In an Information Sheet originally issued around the time the exemption commenced, the OAIC’s predecessor noted that employers’ contracted service providers could not rely on the exemption. It stated that, ‘an organisation that collects employee records about a person from the organisation employing that person will have to comply with the notice requirements of NPP 1’, (NPP 1 corresponds to the current APP 5, one of the principles applicable to collection of personal information). In our view, this publication infers that the Office of the Privacy Commissioner considered that NPP 1 was not even applicable to the employer itself, if it did, we are if the opinion that the Information Sheet would have referred to a different NPP to illustrate its point about contracted service providers.

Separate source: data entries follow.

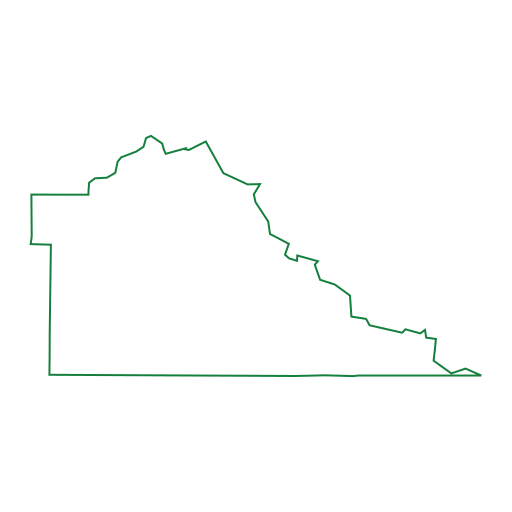 Thurston, Washington, United States of America (Robinson projection)
{"feature_id": "52423323B46742889788389", "entity_name": "Thurston", "entity_type": "district", "adm_level": 2, "iso_a3": "USA", "parent_name": "United States of America", "parent_adm1": "Washington", "projection": "robinson", "projection_center": [-122.739, 46.976], "detail": "fine", "context": "isolated", "style": "outline", "palette": "green", "viewbox_px": 512, "rotation_deg": 0, "n_neighbors": 0, "source": "geoboundaries", "source_scale": "gbopen_adm2", "svg_char_len": 870}
<svg xmlns="http://www.w3.org/2000/svg" viewBox="0 0 512 512"><path d="M31.4,194.6L31.7,236.5L30.7,244.1L50.9,244.7L49.7,333.7L49.7,339.5L49.6,358.5L49.4,374.8L295.2,376.0L325.0,375.3L353.4,376.1L358.1,375.5L481.3,375.5L465.5,368.6L451.3,373.4L433.6,360.7L434.7,351.2L435.9,339.0L426.2,337.6L425.0,329.9L420.3,333.4L405.4,329.3L402.1,332.7L369.6,325.3L366.1,318.9L351.4,316.6L350.0,295.6L334.8,284.5L320.1,279.8L314.8,264.7L317.9,261.2L297.3,255.5L297.0,260.8L289.1,258.4L285.0,254.7L288.8,243.8L270.0,234.0L268.2,221.5L255.5,202.1L253.8,194.4L260.0,184.1L247.6,184.4L223.4,173.2L205.8,141.5L188.8,150.0L185.3,149.3L185.7,148.3L165.7,153.8L163.9,149.7L162.2,143.5L151.0,135.9L146.1,138.0L143.5,146.8L136.2,151.6L121.2,157.3L117.6,161.8L115.3,172.8L106.9,177.7L95.0,178.3L89.1,182.7L88.5,191.3L88.4,194.7L31.4,194.6Z" fill="none" stroke="#15803d" stroke-width="2"/></svg>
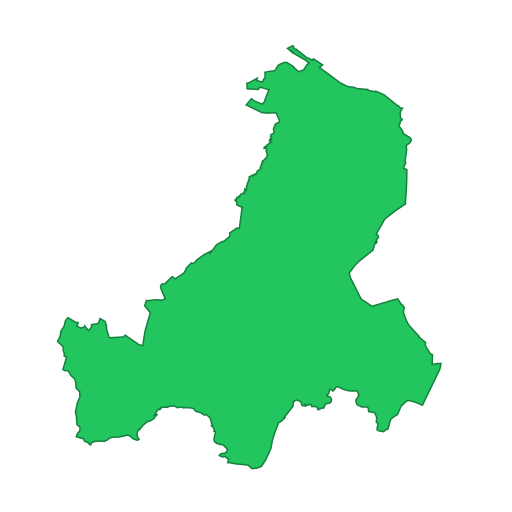 outline of Lūznavas pag., Rezeknes, Latvia, rotated 94°
{"feature_id": "27541924B86453491485354", "entity_name": "Lūznavas pag.", "entity_type": "district", "adm_level": 2, "iso_a3": "LVA", "parent_name": "Latvia", "parent_adm1": "Rezeknes", "projection": "albers", "projection_center": [27.295, 56.354], "detail": "fine", "context": "isolated", "style": "filled", "palette": "green", "viewbox_px": 512, "rotation_deg": 94, "n_neighbors": 0, "source": "geoboundaries", "source_scale": "gbopen_adm2", "svg_char_len": 6093}
<svg xmlns="http://www.w3.org/2000/svg" viewBox="0 0 512 512"><g transform="rotate(94 256 256)"><path d="M464.2,269.8L464.0,268.3L464.8,261.5L465.1,249.6L468.4,245.0L467.7,240.8L465.6,235.9L458.5,232.0L446.9,227.7L438.7,226.8L431.1,225.0L421.0,221.9L418.7,218.8L415.0,215.7L414.7,216.3L403.4,208.7L398.2,208.4L398.2,207.6L396.9,205.9L397.1,203.7L398.7,200.8L401.6,199.9L402.2,198.8L402.0,197.5L402.2,196.3L401.1,197.0L400.3,196.6L401.3,194.9L400.9,194.2L401.2,193.3L400.4,192.4L400.1,191.0L402.3,189.9L402.3,188.3L401.9,186.5L402.2,185.5L403.1,184.2L405.0,183.5L405.0,182.8L403.0,179.6L403.1,178.0L398.9,176.3L398.2,174.8L397.6,172.2L396.1,170.9L393.9,170.6L391.4,172.1L391.0,173.2L391.1,174.8L390.4,175.5L389.7,175.5L388.9,174.4L387.0,173.6L384.7,173.5L383.9,172.6L383.9,171.6L385.1,170.0L385.2,169.4L380.9,166.7L380.7,165.3L381.2,163.7L382.5,160.9L383.6,156.5L384.0,154.0L384.0,150.1L383.5,146.4L384.1,145.2L388.0,143.7L392.6,146.3L394.1,146.2L397.1,144.8L398.1,143.2L398.6,140.6L399.2,140.5L399.0,138.9L399.3,137.9L398.8,136.7L399.1,134.2L399.8,133.4L403.3,132.8L403.7,132.1L403.2,130.9L403.8,129.6L403.9,127.5L404.3,126.7L408.3,124.4L413.4,124.4L414.7,122.6L420.4,123.3L421.7,122.0L422.4,116.5L420.0,114.2L419.7,112.5L419.4,112.3L409.6,110.3L407.5,108.2L404.2,103.7L395.7,100.8L390.2,95.7L389.5,93.3L389.8,91.3L390.9,86.2L393.3,79.6L356.6,64.9L353.2,64.2L350.3,64.0L350.7,68.2L352.0,72.7L342.1,73.0L341.5,75.2L335.0,79.9L332.7,81.0L330.4,80.8L325.2,88.1L324.7,87.8L314.5,98.6L309.6,101.7L301.7,105.1L297.2,104.5L295.2,105.9L293.6,108.1L288.9,111.6L292.1,121.2L292.7,121.9L294.2,126.6L298.1,136.7L291.6,148.1L270.9,160.4L266.5,161.8L258.4,156.7L254.1,152.9L242.0,139.8L234.3,137.9L234.8,137.7L234.8,136.9L234.1,136.5L231.0,136.9L228.8,135.0L226.4,136.2L225.9,137.6L210.0,130.0L201.4,120.4L193.7,110.6L173.4,110.8L159.4,111.5L158.1,114.7L157.3,114.9L152.8,113.2L150.3,113.8L139.7,113.1L135.4,113.9L132.4,110.4L129.5,109.0L127.4,110.3L123.1,118.4L121.9,118.0L115.8,122.7L113.7,121.5L112.2,121.6L109.7,119.6L108.0,121.6L102.1,122.1L98.3,120.2L98.2,122.5L96.7,123.8L95.6,126.1L86.3,139.5L84.0,145.8L83.3,148.0L83.9,148.1L82.9,156.0L82.1,156.1L81.9,166.9L80.9,170.2L80.6,176.4L77.2,184.4L63.5,205.8L60.8,202.8L55.3,212.4L56.9,213.8L55.3,216.3L55.0,218.5L46.9,230.4L47.4,230.9L45.9,232.6L43.6,233.8L46.7,239.1L49.3,235.4L48.5,235.0L50.0,233.3L50.5,234.0L56.9,220.9L59.9,216.4L61.6,218.5L67.1,221.5L68.2,224.3L69.3,226.1L65.7,230.9L64.3,232.1L61.0,238.3L60.7,239.4L60.8,240.6L61.8,243.4L64.2,247.2L69.9,250.2L71.0,255.9L72.1,259.9L77.0,259.4L79.2,260.2L79.1,260.8L81.1,261.2L82.0,262.3L80.8,267.6L78.5,267.1L83.1,274.1L84.3,277.1L89.8,276.5L89.7,265.5L87.3,263.5L89.2,254.7L102.1,258.7L104.1,260.4L101.5,268.5L99.4,271.5L106.0,276.3L112.6,260.0L112.6,254.1L111.8,245.9L118.5,242.4L120.4,242.2L121.4,242.7L122.2,245.0L123.2,245.9L128.0,247.5L131.5,246.5L132.8,247.4L133.5,249.0L134.2,249.7L135.6,249.9L136.8,248.5L138.0,249.9L138.2,248.8L139.2,248.7L139.5,250.3L140.0,250.7L141.4,248.7L142.0,249.5L142.1,250.3L143.8,251.7L144.2,252.6L145.8,252.9L145.9,254.2L146.9,255.3L148.2,255.4L147.6,253.6L148.3,252.8L150.4,253.3L154.2,251.5L154.9,252.0L156.4,251.8L157.3,252.9L158.3,252.9L158.6,253.9L160.1,255.0L160.5,255.9L161.4,255.9L161.6,256.5L162.7,256.0L163.8,256.9L164.9,256.7L165.1,257.2L167.5,257.8L168.0,257.2L170.2,259.2L171.4,260.9L172.4,260.6L174.1,261.6L174.3,262.8L174.8,262.6L175.4,263.3L175.2,263.8L176.0,264.5L176.2,265.2L175.7,265.5L176.5,266.0L176.4,266.4L177.7,268.4L179.8,268.0L180.8,268.8L182.3,268.7L184.1,269.8L185.6,269.3L186.2,270.2L190.2,270.2L189.8,270.5L190.6,271.1L190.1,271.8L191.5,271.5L191.5,271.9L192.2,272.3L192.6,271.9L194.2,272.0L193.8,272.6L195.5,275.5L197.0,276.3L197.6,277.3L198.5,276.8L199.0,278.5L198.8,279.1L201.2,279.6L201.1,280.6L202.0,280.7L203.2,279.1L206.2,278.7L206.6,278.2L208.8,272.2L208.9,273.3L229.5,274.5L229.4,277.0L234.9,283.9L238.1,283.5L244.1,289.6L243.7,290.3L246.8,295.3L248.5,296.8L256.3,301.7L254.5,301.7L258.1,307.7L264.1,314.9L266.3,316.2L268.2,319.1L267.5,320.1L272.9,324.7L273.9,324.7L278.2,326.9L283.6,334.0L284.5,334.6L282.4,338.2L290.1,345.0L290.5,347.7L291.2,348.5L293.4,349.1L295.8,348.3L305.0,343.6L306.2,345.7L306.6,347.3L306.6,352.9L308.0,360.0L308.0,362.2L313.4,363.6L320.0,357.5L338.3,361.4L353.3,362.7L352.6,366.6L344.1,381.0L346.0,382.4L347.8,396.7L339.9,399.8L335.6,400.4L331.9,401.9L329.3,407.2L334.3,408.6L336.0,415.4L338.2,415.0L342.2,418.0L337.7,422.0L338.7,422.1L340.1,425.5L338.6,429.7L334.8,428.8L334.7,431.3L330.6,439.4L333.9,441.6L339.4,442.5L344.4,445.3L349.8,445.8L355.0,448.0L360.0,442.1L363.3,441.8L367.1,440.3L369.0,440.5L369.5,439.7L369.9,437.9L382.8,440.7L383.7,438.4L383.8,435.3L388.5,432.0L390.7,429.1L392.0,428.0L394.7,427.1L400.5,426.1L403.2,423.1L403.2,422.5L408.9,421.8L415.0,424.0L424.5,425.2L429.4,423.8L436.8,422.8L438.3,420.5L438.1,420.2L439.0,419.7L442.7,419.5L445.2,421.6L448.7,422.7L450.2,416.9L450.1,415.4L452.7,414.1L454.1,410.2L455.8,408.8L455.9,407.6L454.1,407.1L453.1,406.2L452.8,405.0L452.4,404.9L451.4,397.5L451.5,394.5L450.0,391.6L447.8,389.2L446.7,386.2L446.1,379.3L445.0,376.9L445.1,375.5L444.1,373.6L443.7,371.8L443.8,370.5L444.5,369.1L447.2,365.3L448.1,361.4L447.1,359.9L444.7,361.6L441.3,362.3L437.3,361.2L437.5,359.9L435.4,359.1L435.0,358.1L433.9,357.9L429.1,353.1L427.8,349.8L425.2,346.4L422.2,344.8L422.1,344.2L421.2,343.7L421.4,346.0L420.6,345.2L417.0,343.8L415.4,342.5L416.1,341.8L415.5,340.7L414.3,340.9L414.1,340.1L414.7,339.5L413.9,339.9L413.2,338.4L413.2,334.1L412.0,331.8L411.5,329.2L411.5,326.2L412.9,323.9L412.0,321.4L412.1,319.6L412.6,317.5L412.2,316.2L412.1,310.1L412.3,308.6L412.9,307.2L414.3,306.3L415.3,304.8L415.9,301.0L416.8,299.0L417.7,297.8L418.3,295.9L417.5,294.7L420.2,291.1L421.9,289.9L424.9,289.1L427.9,287.5L428.2,288.6L431.5,285.6L433.8,285.7L433.7,284.3L433.9,284.0L441.2,285.2L444.2,284.4L446.1,281.3L445.9,279.8L446.6,278.5L446.5,276.4L447.1,275.3L451.0,270.8L454.2,272.3L455.1,274.4L455.5,276.8L457.1,278.7L457.7,278.8L458.8,275.0L458.2,273.3L458.4,272.3L459.5,271.5L460.5,269.1L464.2,269.8Z" fill="#22c55e" stroke="#15803d" stroke-width="1.5"/></g></svg>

Furthermore, commentary from the Australian government at the time of introducing the employee records exemption suggests an intention that the employee records exemption would apply broadly. The Hon Daryl Williams AM QC MP, Attorney-General, stated in his Second Reading Speech that, ‘the exemption is limited to collection, use or disclosure of employee records where this directly relates to the employment relationship’ (emphasis added). Further, the Revised Explanatory Memorandum for the Privacy Amendment (Private Sector) Bill 2000, which introduced the exemption, stated that,
the Government has agreed that the handling of employee records is a matter better dealt with under workplace relations legislation. An act or practice engaged in by a current or former employer of a person in relation to an employee record will be exempt from the operation of the legislation if the act or practice is directly related to the current or former employment relationship.
We note that ‘handling’ is not a defined term, however, it is generally considered to cover collection, storage, use and disclosure.
Can the previous suggestions consistent with a broader interpretation of the exemption be reconciled with the words in the Privacy Act itself? Arguably, the FWC’s interpretation was based on the idea that each piece of employee personal information was a separate ‘employee record’ and that the conduct in question needed to directly relate to that specific piece of information (e.g. collection of that fingerprint, use of that fingerprint, disclosure of that fingerprint). On that basis, as the fingerprint was not yet ‘held’ by Superior Wood, the exemption did not apply. In an alternate view, ‘an employee record held’ could be interpreted as a worker’s employee record more broadly (e.g. a personnel file). On this interpretation, the collection process, in which Superior Wood directed Mr Lee to provide his biometric data, would fall within the exemption, as it would be conduct that directly related to Mr Lee’s employee record (in a broader sense), which was held by Superior Wood.